Boonstra Philip S, Mukherjee Bhramar, Taylor Jeremy M G
Department of Biostatistics, University of Michigan, Ann Arbor 48109.
Stat Sin. 2015 Jul 1;25(3):1185-1206. doi: 10.5705/ss.2013.284.
We propose new approaches for choosing the shrinkage parameter in ridge regression, a penalized likelihood method for regularizing linear regression coefficients, when the number of observations is small relative to the number of parameters. Existing methods may lead to extreme choices of this parameter, which will either not shrink the coefficients enough or shrink them by too much. Within this "small-, large-" context, we suggest a correction to the common generalized cross-validation (GCV) method that preserves the asymptotic optimality of the original GCV. We also introduce the notion of a "hyperpenalty", which shrinks the shrinkage parameter itself, and make a specific recommendation regarding the choice of hyperpenalty that empirically works well in a broad range of scenarios. A simple algorithm jointly estimates the shrinkage parameter and regression coefficients in the hyperpenalized likelihood. In a comprehensive simulation study of small-sample scenarios, our proposed approaches offer superior prediction over nine other existing methods.

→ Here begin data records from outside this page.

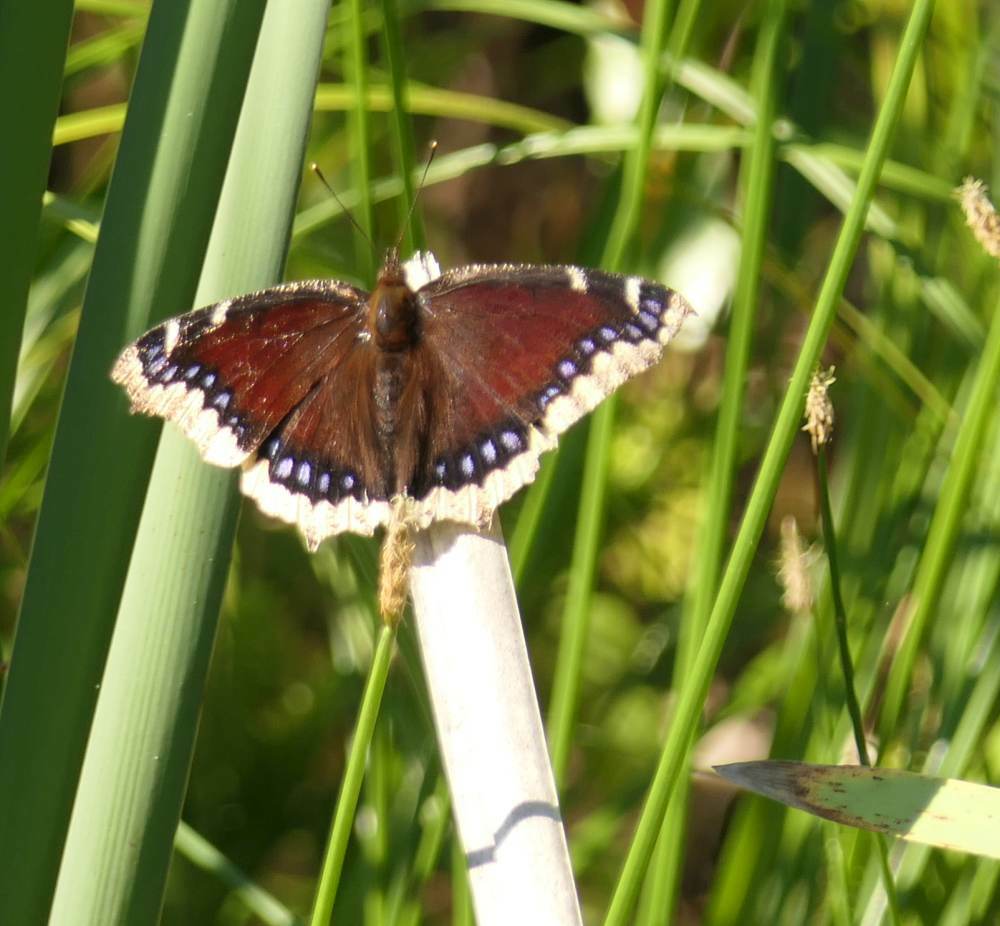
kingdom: Animalia
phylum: Arthropoda
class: Insecta
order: Lepidoptera
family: Nymphalidae
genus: Nymphalis
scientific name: Nymphalis antiopa
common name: Camberwell beauty
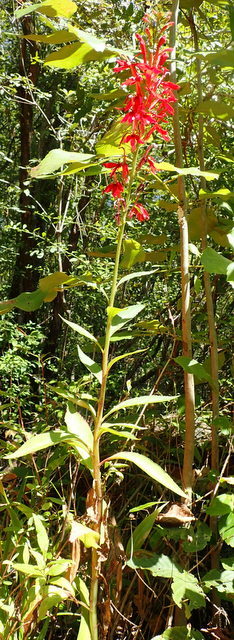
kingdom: Plantae
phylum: Tracheophyta
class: Magnoliopsida
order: Asterales
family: Campanulaceae
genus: Lobelia
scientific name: Lobelia cardinalis
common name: Cardinal flower
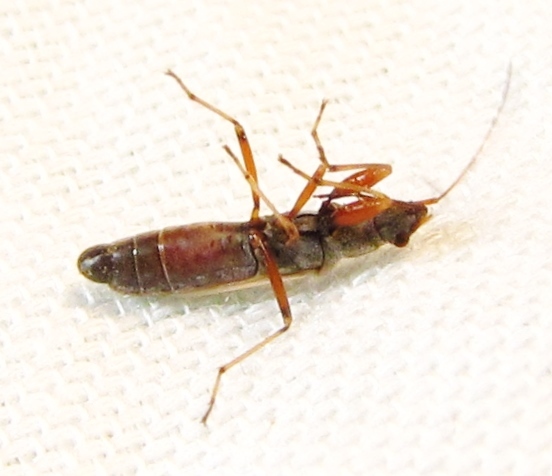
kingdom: Animalia
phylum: Arthropoda
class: Insecta
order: Hemiptera
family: Rhyparochromidae
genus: Paromius
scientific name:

当观测值数量相对于参数数量较少时,我们提出了在岭回归中选择收缩参数的新方法,岭回归是一种用于正则化线性回归系数的惩罚似然方法。现有方法可能会导致该参数的极端选择,即要么对系数收缩不足,要么收缩过度。在这种“小样本、大参数”的背景下,我们建议对常见的广义交叉验证(GCV)方法进行修正,以保留原始GCV的渐近最优性。我们还引入了“超惩罚”的概念,它会对收缩参数本身进行收缩,并针对超惩罚的选择给出了具体建议,该建议在广泛的场景中经实证检验效果良好。一种简单的算法联合估计超惩罚似然中的收缩参数和回归系数。在对小样本场景的全面模拟研究中,我们提出的方法比其他九种现有方法具有更好的预测效果。